__Work item__.
Exactly as they appear, write the lines from the one containing "wall art: present" to the final line of the entries, leaving pictures out.

__Records for processing__.
• • •

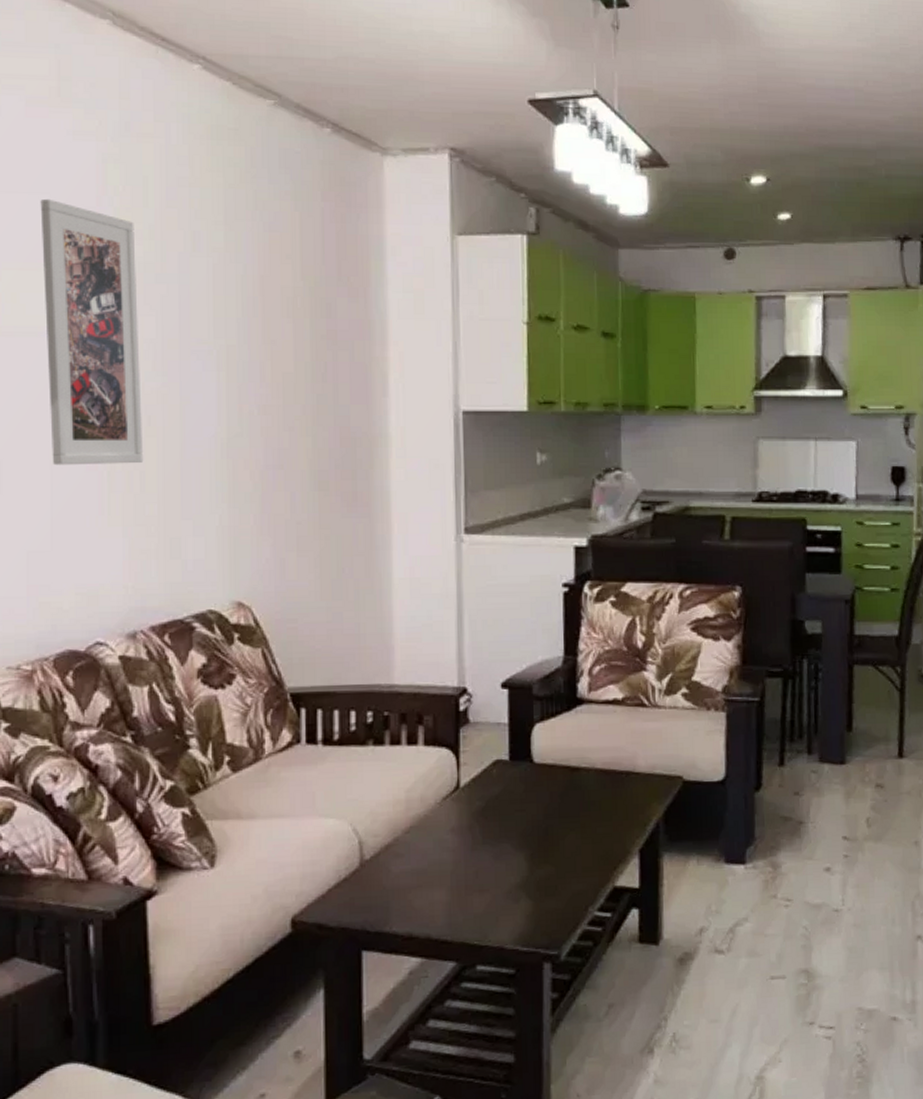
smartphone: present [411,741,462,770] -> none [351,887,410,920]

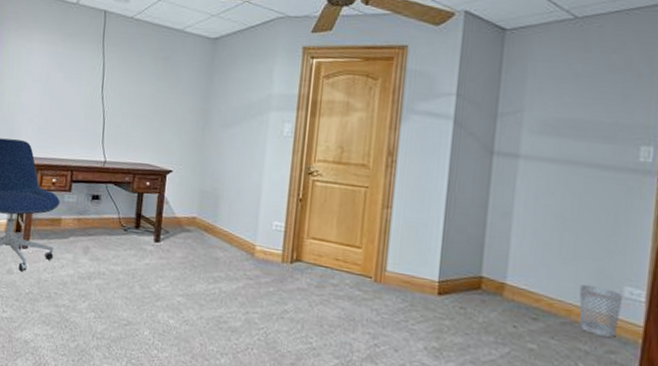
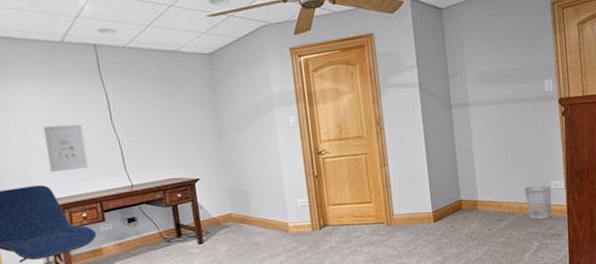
wall art: none [35,83,75,133] -> present [43,124,89,172]

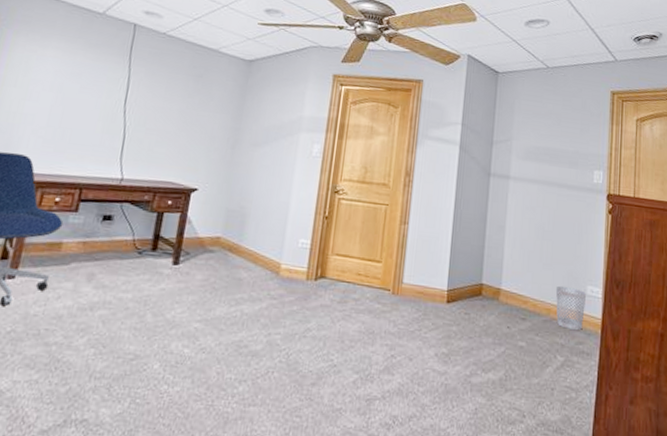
wall art: present [43,124,89,172] -> none [39,92,93,148]

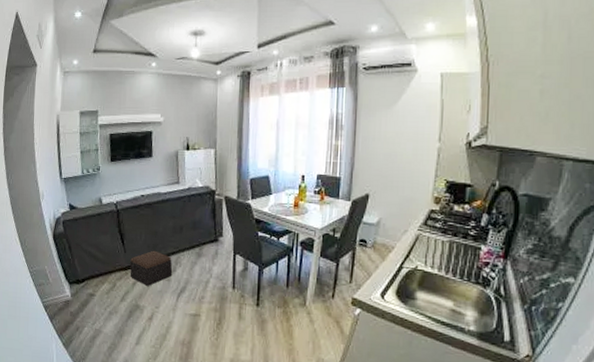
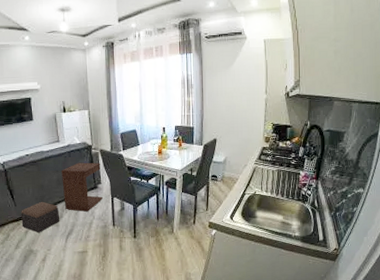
side table: none [178,209,224,268] -> present [61,162,103,212]

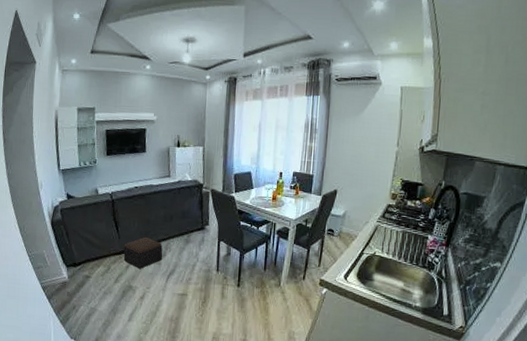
side table: present [61,162,103,212] -> none [168,200,210,253]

• • •

__Result for this exercise__.
wall art: present [43,124,89,172] -> none [39,92,93,148]

side table: none [178,209,224,268] -> present [61,162,103,212]

side table: present [61,162,103,212] -> none [168,200,210,253]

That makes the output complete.